((

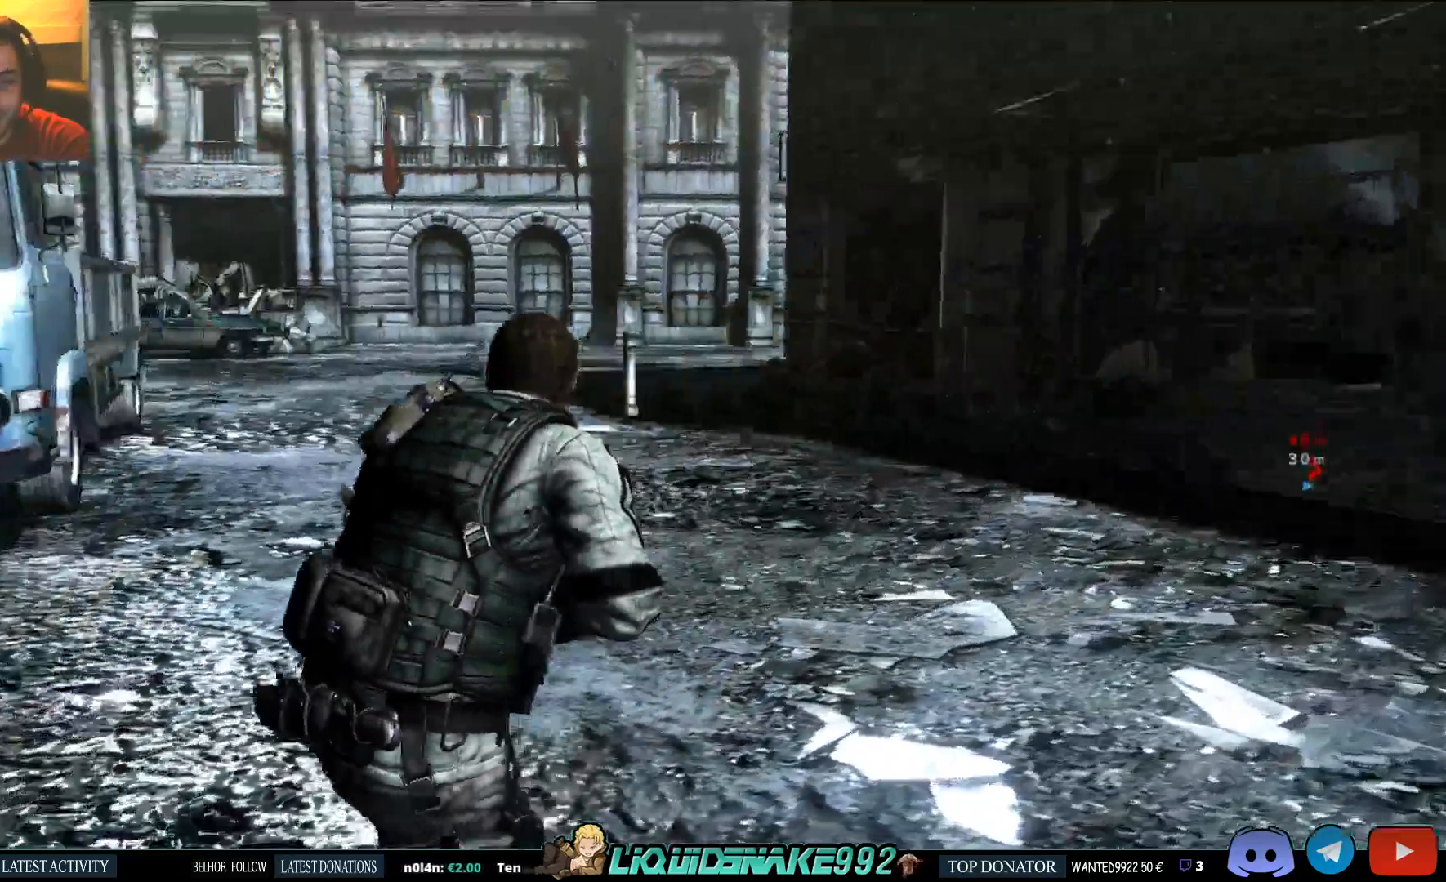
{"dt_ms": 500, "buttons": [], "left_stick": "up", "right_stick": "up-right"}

))
((

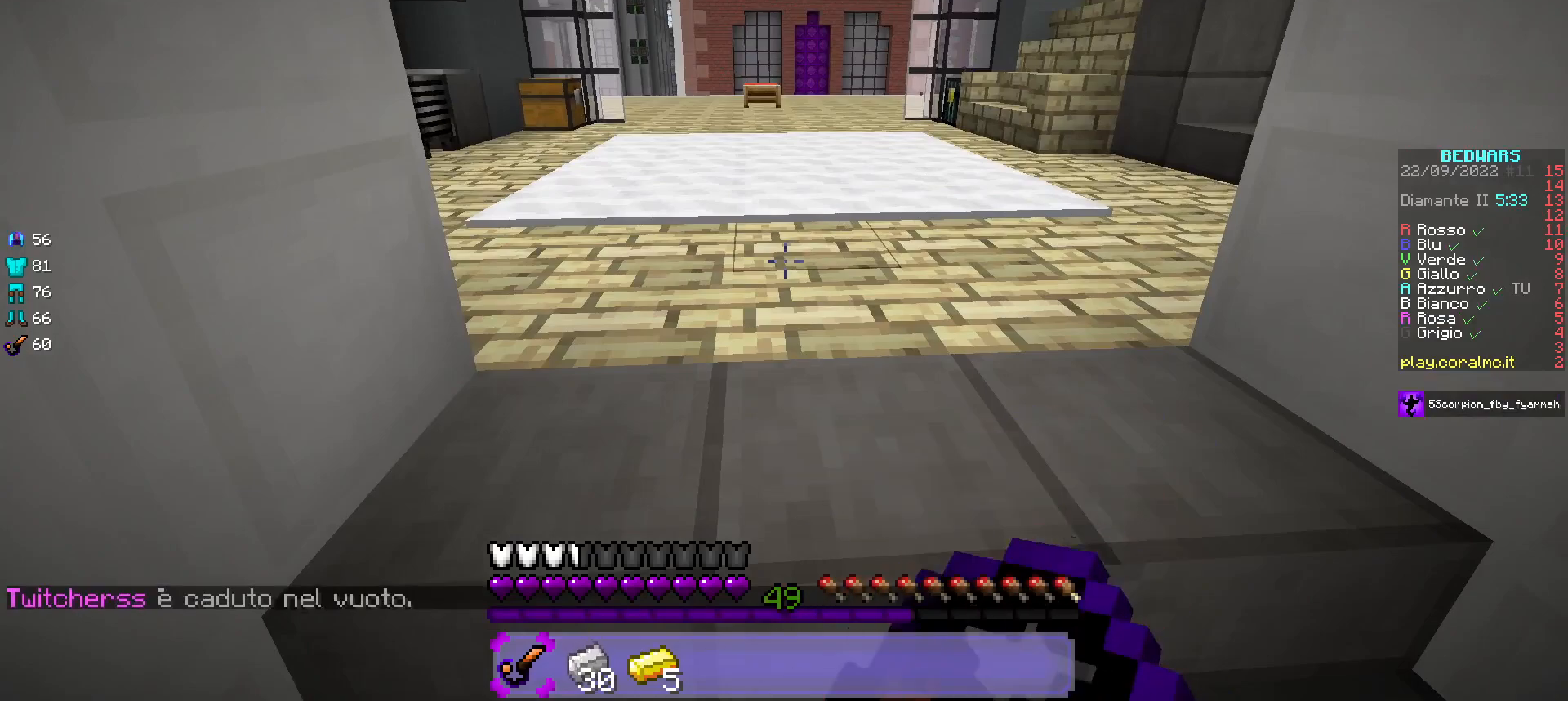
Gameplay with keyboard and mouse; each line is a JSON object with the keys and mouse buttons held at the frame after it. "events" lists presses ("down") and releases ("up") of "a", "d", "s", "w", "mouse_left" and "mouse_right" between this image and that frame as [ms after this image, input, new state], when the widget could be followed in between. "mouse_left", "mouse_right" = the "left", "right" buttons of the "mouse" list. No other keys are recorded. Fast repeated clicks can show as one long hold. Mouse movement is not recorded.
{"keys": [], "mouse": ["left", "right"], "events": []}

))
((

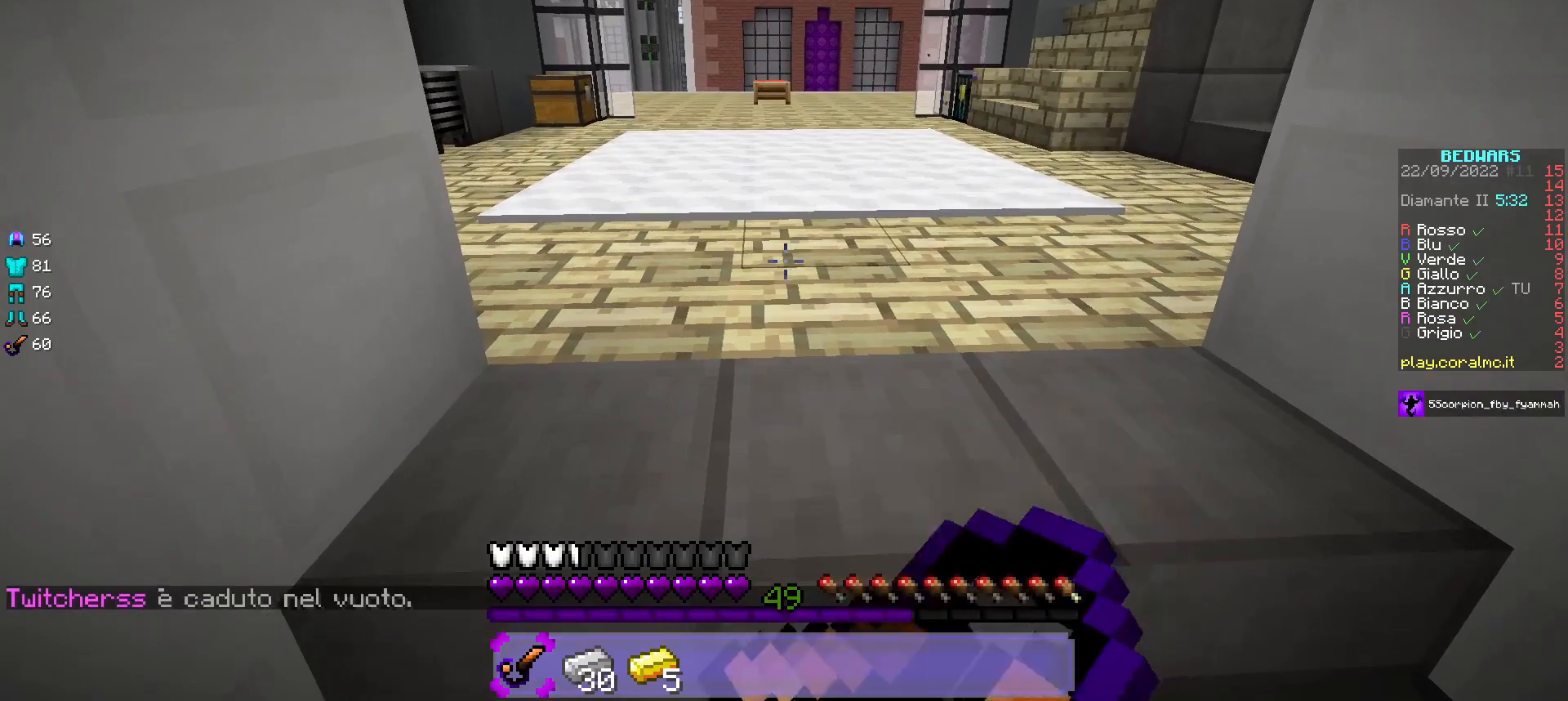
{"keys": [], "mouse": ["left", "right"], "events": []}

))

> **What you need to do**: When a line in the data contains the string "buttons", copy that line.

> **Solution to the problem**:
{"dt_ms": 500, "buttons": [], "left_stick": "up", "right_stick": "up-right"}
Gameplay with keyboard and mouse; each line is a JSON object with the keys and mouse buttons held at the frame after it. "events" lists presses ("down") and releases ("up") of "a", "d", "s", "w", "mouse_left" and "mouse_right" between this image and that frame as [ms after this image, input, new state], when the widget could be followed in between. "mouse_left", "mouse_right" = the "left", "right" buttons of the "mouse" list. No other keys are recorded. Fast repeated clicks can show as one long hold. Mouse movement is not recorded.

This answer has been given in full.